> [Work to complete]:
Extract each line in the rows below that contains the string "APPLING".

___ Data ___

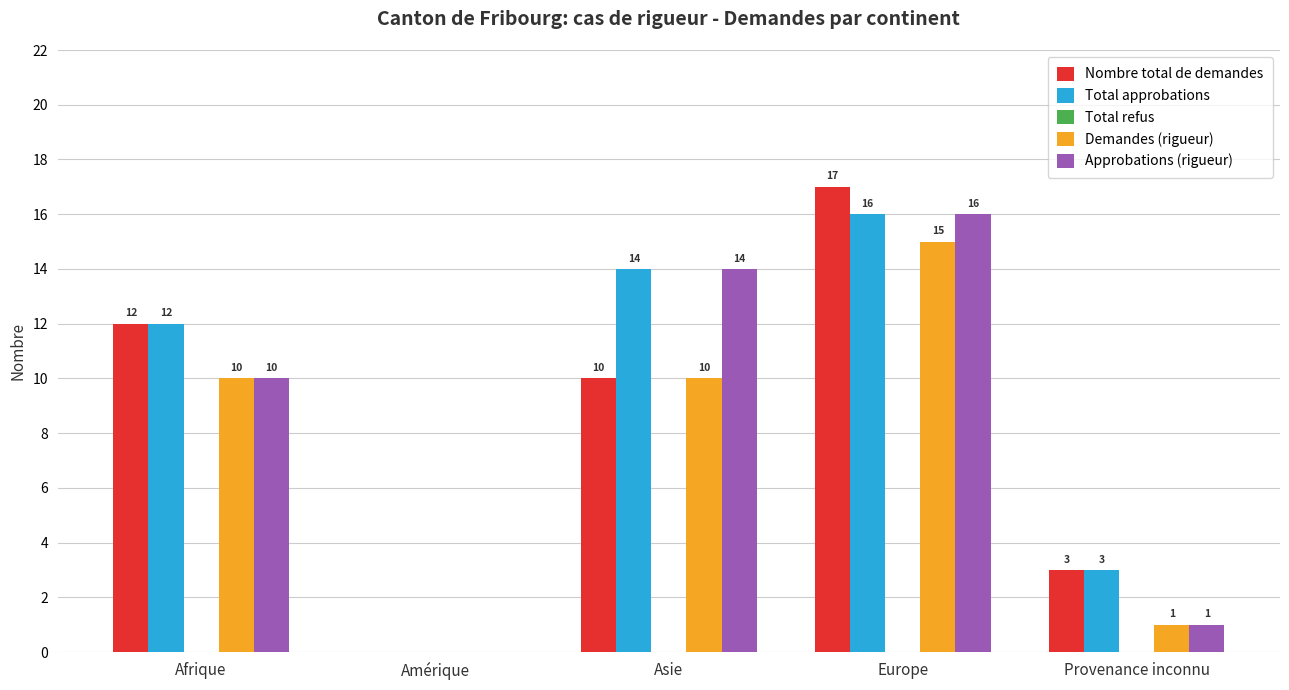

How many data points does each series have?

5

___
___ Data ___

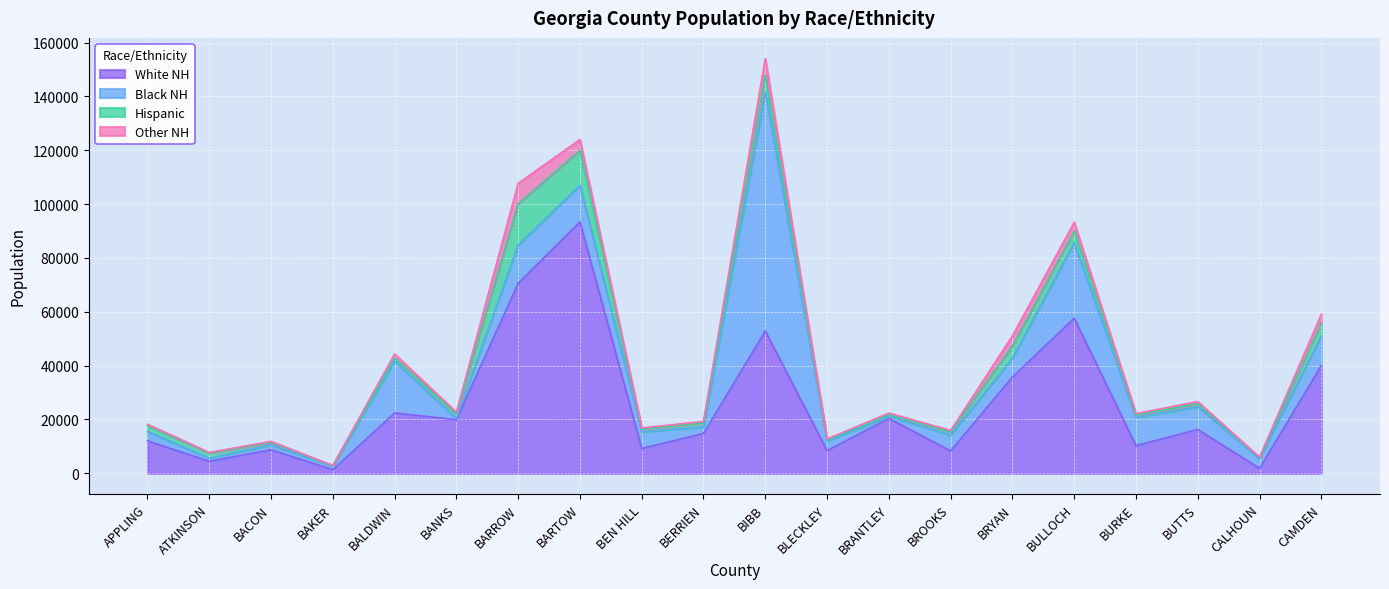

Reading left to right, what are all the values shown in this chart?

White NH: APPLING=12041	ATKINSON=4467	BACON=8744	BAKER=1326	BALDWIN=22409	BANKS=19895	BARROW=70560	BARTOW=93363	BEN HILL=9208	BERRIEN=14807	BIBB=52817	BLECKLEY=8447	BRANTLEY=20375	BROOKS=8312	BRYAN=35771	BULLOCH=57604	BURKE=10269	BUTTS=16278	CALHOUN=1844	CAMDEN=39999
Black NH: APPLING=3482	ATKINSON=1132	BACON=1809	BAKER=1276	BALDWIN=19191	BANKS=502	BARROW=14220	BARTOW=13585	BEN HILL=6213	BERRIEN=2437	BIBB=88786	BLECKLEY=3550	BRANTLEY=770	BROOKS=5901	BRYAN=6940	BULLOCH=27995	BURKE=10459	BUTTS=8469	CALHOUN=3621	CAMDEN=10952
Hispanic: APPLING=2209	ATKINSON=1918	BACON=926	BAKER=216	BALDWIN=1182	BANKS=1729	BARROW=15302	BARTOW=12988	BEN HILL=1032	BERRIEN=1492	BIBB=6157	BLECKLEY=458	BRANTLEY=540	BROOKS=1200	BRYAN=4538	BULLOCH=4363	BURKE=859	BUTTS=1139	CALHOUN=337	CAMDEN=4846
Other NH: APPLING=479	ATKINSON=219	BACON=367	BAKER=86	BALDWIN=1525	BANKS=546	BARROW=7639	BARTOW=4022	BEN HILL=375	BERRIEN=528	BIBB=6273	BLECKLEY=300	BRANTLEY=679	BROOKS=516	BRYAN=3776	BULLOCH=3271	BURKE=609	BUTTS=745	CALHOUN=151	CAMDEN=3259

___

> [Written response]:
White NH: APPLING=12041	ATKINSON=4467	BACON=8744	BAKER=1326	BALDWIN=22409	BANKS=19895	BARROW=70560	BARTOW=93363	BEN HILL=9208	BERRIEN=14807	BIBB=52817	BLECKLEY=8447	BRANTLEY=20375	BROOKS=8312	BRYAN=35771	BULLOCH=57604	BURKE=10269	BUTTS=16278	CALHOUN=1844	CAMDEN=39999
Black NH: APPLING=3482	ATKINSON=1132	BACON=1809	BAKER=1276	BALDWIN=19191	BANKS=502	BARROW=14220	BARTOW=13585	BEN HILL=6213	BERRIEN=2437	BIBB=88786	BLECKLEY=3550	BRANTLEY=770	BROOKS=5901	BRYAN=6940	BULLOCH=27995	BURKE=10459	BUTTS=8469	CALHOUN=3621	CAMDEN=10952
Hispanic: APPLING=2209	ATKINSON=1918	BACON=926	BAKER=216	BALDWIN=1182	BANKS=1729	BARROW=15302	BARTOW=12988	BEN HILL=1032	BERRIEN=1492	BIBB=6157	BLECKLEY=458	BRANTLEY=540	BROOKS=1200	BRYAN=4538	BULLOCH=4363	BURKE=859	BUTTS=1139	CALHOUN=337	CAMDEN=4846
Other NH: APPLING=479	ATKINSON=219	BACON=367	BAKER=86	BALDWIN=1525	BANKS=546	BARROW=7639	BARTOW=4022	BEN HILL=375	BERRIEN=528	BIBB=6273	BLECKLEY=300	BRANTLEY=679	BROOKS=516	BRYAN=3776	BULLOCH=3271	BURKE=609	BUTTS=745	CALHOUN=151	CAMDEN=3259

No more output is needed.